Hard-hitting TV ads against smoking do motivate smokers, like one mother from Elizabethtown, to quit

Hancock with CDC Director Tom Frieden
A 38-year-old Elizabethtown mother's response to a federally funded anti-smoking advertising campaign has been featured in national news this week, showing that these graphic ads can motivate smokers to quit.

Lisha Hancock's decision to stop her two-decade smoking habit was sparked by her viewing of a Centers for Disease Control and Prevention’s “Tips from Former Smokers” campaign commercial, reports Sarah Bennett of The News-Enterprise in Elizabethtown.

Hancock's husband often urged her to quit, and several of her relatives died from smoking, but she still didn't quit. She continuously had a sore throat and clogged sinuses, but she still didn't quit. Then, she saw the commercial.

The advertisement featured raw images of Terrie Hall, a North Carolina woman who was diagnosed with throat and oral cancers at age 40, getting ready in the morning by putting on a wig, artificial teeth an an artificial voice box inside a small hole in her neck, since throat cancer forced her to have her larynx removed.

TV spokeswoman Terrie Hall with grandson's picture
"The only voice my grandson’s ever heard is this one,” Hall says in a robot-like voice, displaying his picture. UPDATE: Hall died Sept. 16.

The ad made a lasting impression on Hancock, who told Bennett she decided to quit smoking after watching the ad with her son: “One time my son asked me, ‘Mom, why does her voice sound like that?’ I said, ‘Because she smoked.’ Then he asked, ‘So you’ll sound like that?’”

Hancock said she had tried to quit before, but "There's nothing that touched me like Terrie's ad. It definitely impacted my life and, in return, impacted my family's life. We all live happier and healthier now."

Hancock started to quit eight months ago. Using nicotine lozenges and a combination of exercise and healthful eating, she's been able to go without even one cigarette, reports Anahad O'Conner of The New York Times.

Others have also been struck by this hard-hitting campaign, which may have prompted more than 100,000 Americans to quit smoking permanently, says a new CDC study published in The Lancet, the leading British medical journal. The CDC says an estimated 1.6 million U.S. smokers attempted to quit this past year after viewing campaign materials funded by the Affordable Care Act.

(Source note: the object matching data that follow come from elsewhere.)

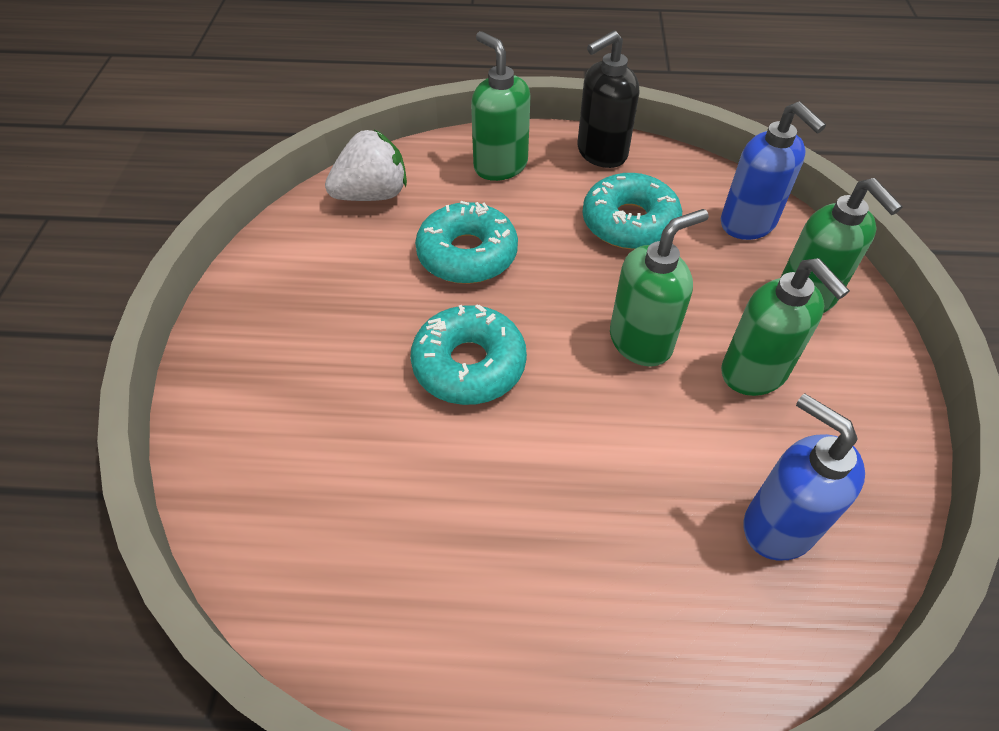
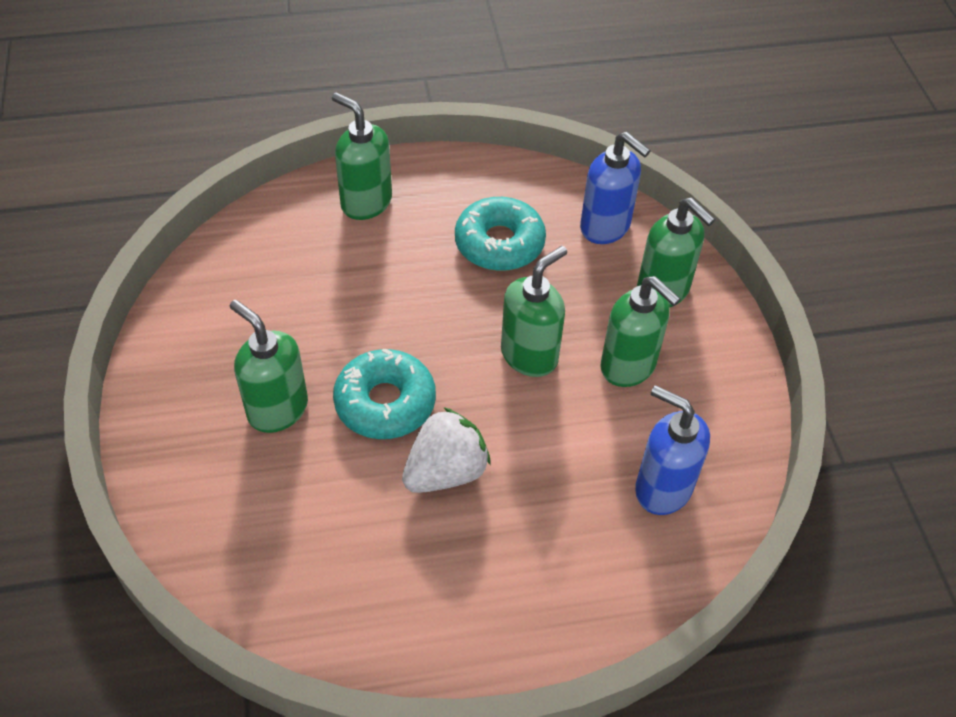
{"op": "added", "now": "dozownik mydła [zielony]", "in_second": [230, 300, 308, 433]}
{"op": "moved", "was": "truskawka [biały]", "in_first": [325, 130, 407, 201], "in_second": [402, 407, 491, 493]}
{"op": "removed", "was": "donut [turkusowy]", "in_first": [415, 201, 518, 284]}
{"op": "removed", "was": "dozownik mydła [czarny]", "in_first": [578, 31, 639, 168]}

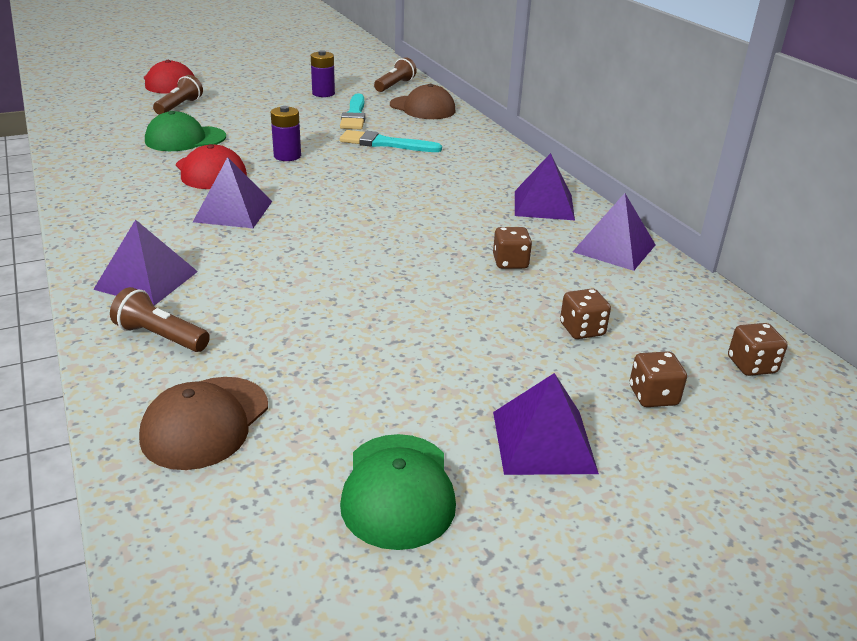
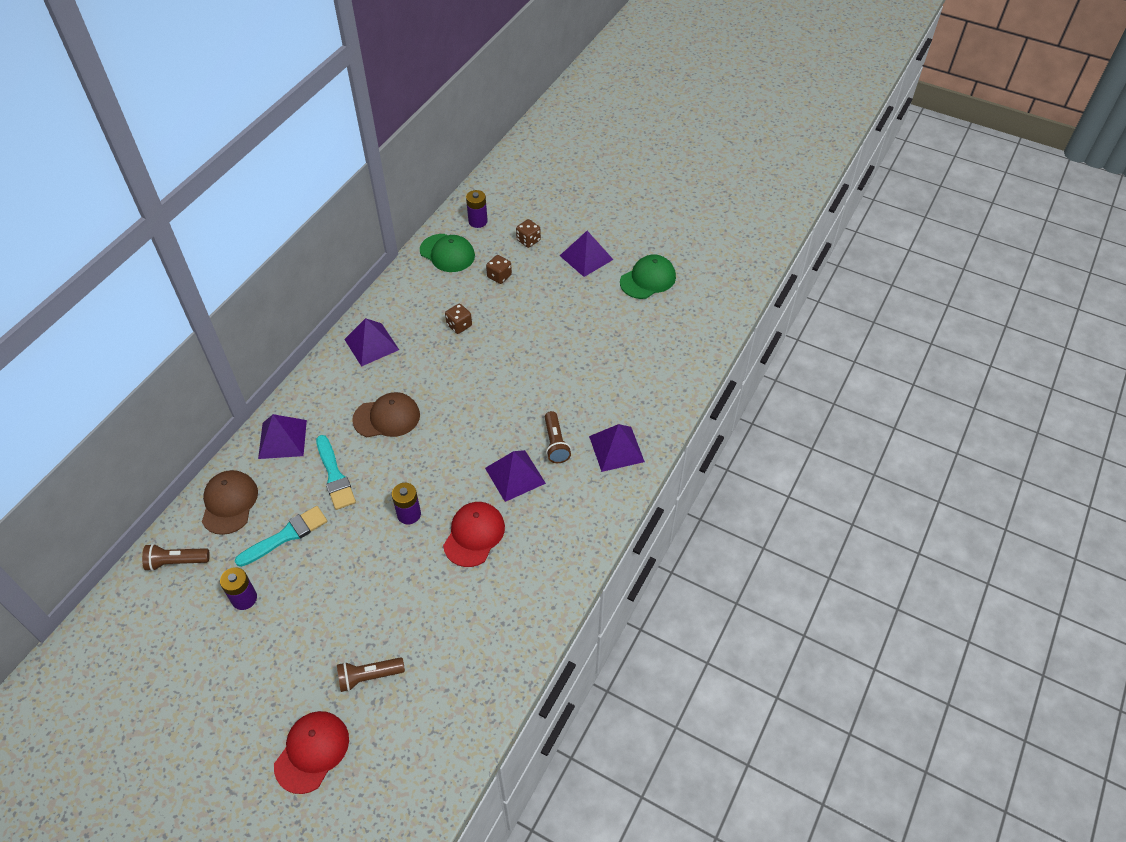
{"op": "moved", "was": "piramida [fioletowy]", "in_first": [573, 193, 655, 271], "in_second": [258, 414, 307, 459]}
{"op": "moved", "was": "czapka [brązowy]", "in_first": [139, 377, 268, 470], "in_second": [352, 392, 420, 437]}
{"op": "moved", "was": "czapka [zielony]", "in_first": [145, 111, 226, 151], "in_second": [420, 234, 475, 272]}
{"op": "replaced", "was": "kostka do gry [brązowy]", "now": "bateria [fioletowy]", "in_first": [728, 323, 788, 376], "in_second": [466, 190, 488, 228]}
{"op": "moved", "was": "latarka [brązowy]", "in_first": [110, 287, 210, 352], "in_second": [545, 411, 571, 463]}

"Hard-hitting ads work," said CDC Director Dr. Tom Frieden. The agency paid approximately $50 million to produce and place the spots, the first time the federal government funded a nationwide tobacco-education ad campaign, reports Jonathan Serrie of Fox News.

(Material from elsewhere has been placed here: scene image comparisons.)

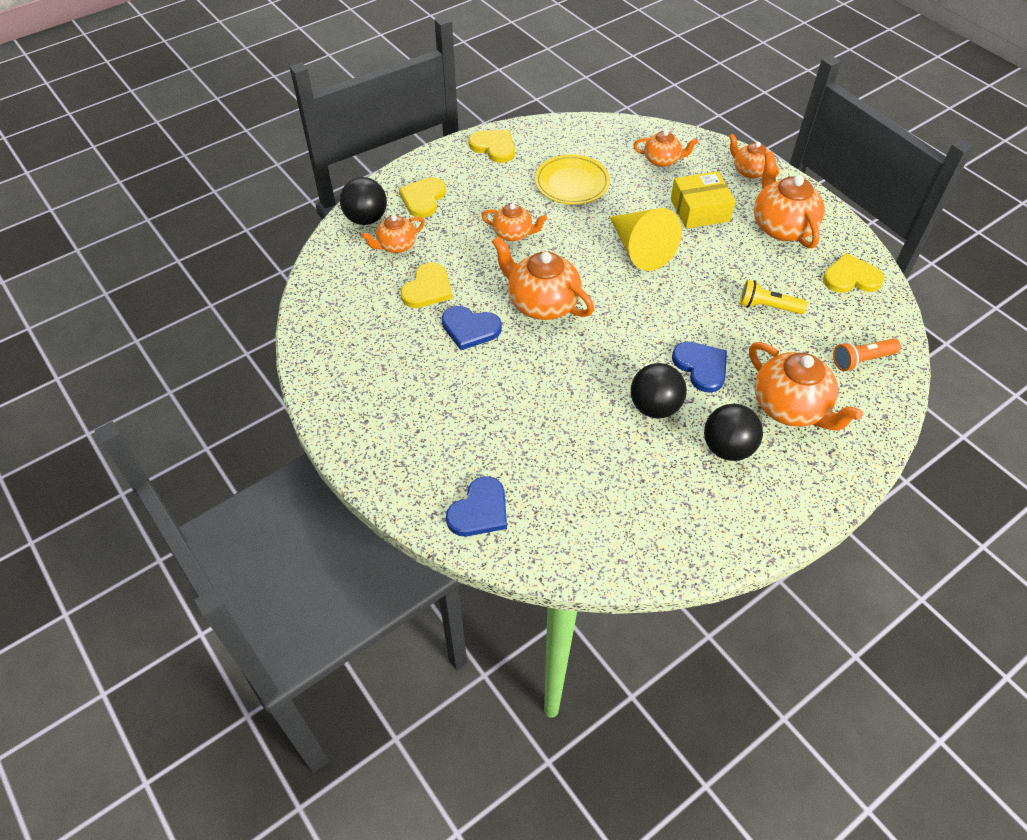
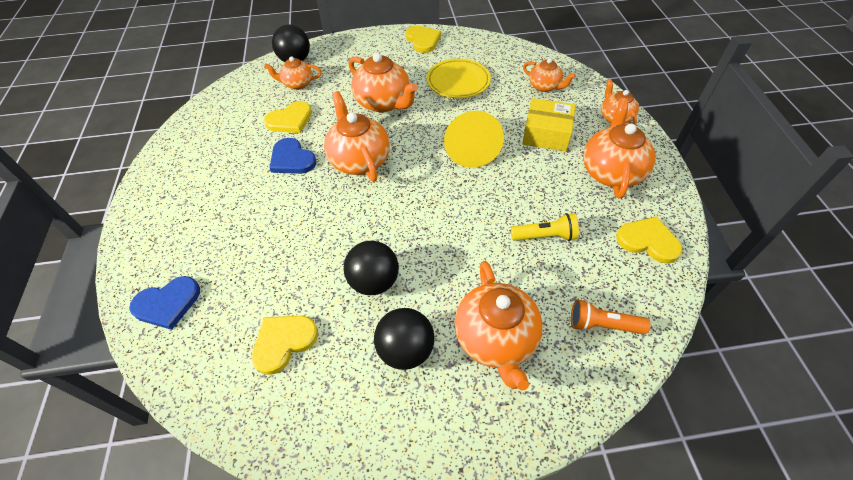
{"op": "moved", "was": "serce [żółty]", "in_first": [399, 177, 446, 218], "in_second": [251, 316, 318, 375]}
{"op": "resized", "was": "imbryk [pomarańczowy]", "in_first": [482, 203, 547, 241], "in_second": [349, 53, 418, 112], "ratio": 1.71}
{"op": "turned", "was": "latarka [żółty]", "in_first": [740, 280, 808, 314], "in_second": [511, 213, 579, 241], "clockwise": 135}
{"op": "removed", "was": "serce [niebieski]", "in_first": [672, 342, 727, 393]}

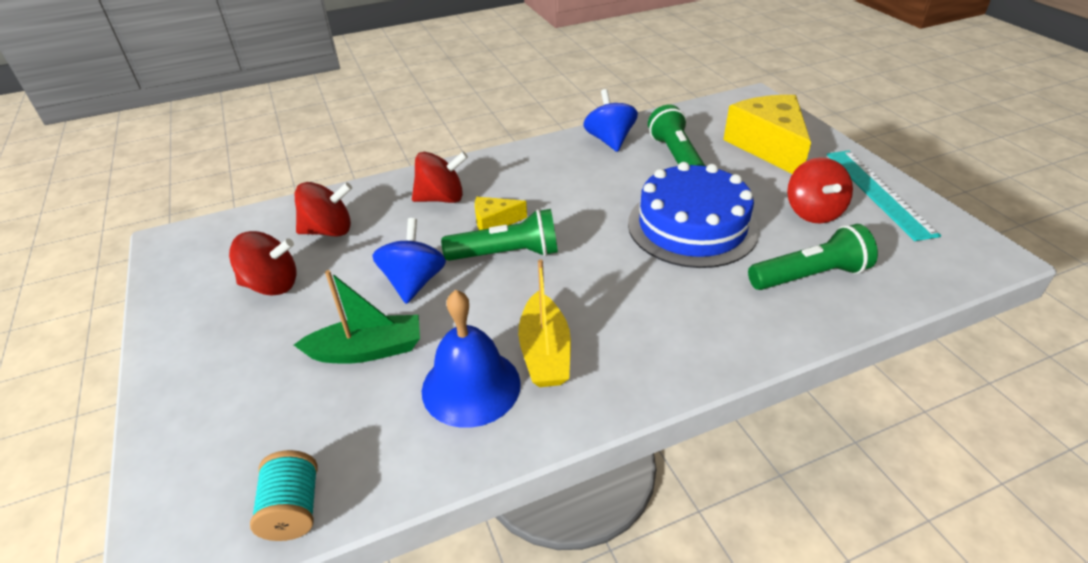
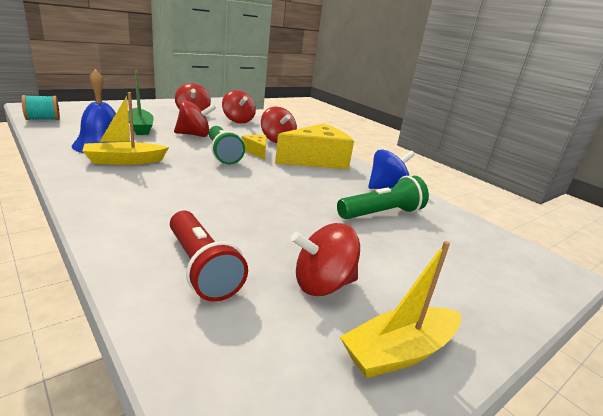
{"op": "recoloured", "was": "latarka [zielony]", "now": "latarka [czerwony]", "in_first": [748, 224, 878, 290], "in_second": [170, 211, 248, 302]}
{"op": "recoloured", "was": "bączek [niebieski]", "now": "bączek [czerwony]", "in_first": [372, 218, 446, 304], "in_second": [174, 100, 216, 137]}
{"op": "moved", "was": "ser [żółty]", "in_first": [723, 95, 811, 174], "in_second": [275, 123, 354, 169]}
{"op": "replaced", "was": "linijka [turkusowy]", "now": "łódka [żółty]", "in_first": [827, 150, 941, 241], "in_second": [340, 241, 461, 378]}
{"op": "removed", "was": "tort [niebieski]", "in_first": [628, 162, 759, 268]}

"The impact is huge because a smoker costs about $2,000 more [per year] than a non-smoker, and about $1,000 more than an ex-smoker, to care for," Frieden said. "And if you do the math, this program pays for itself in a year or two in reduced health-care and societal expenditures."

The campaign also saved an estimated 300,000 years of life that smoking-related diseases would have taken, reports Brady Dennis of The Washington Post. Smoking remains the leading cause of preventable death in the United States, killing more than 1,200 Americans each day, says the CDC.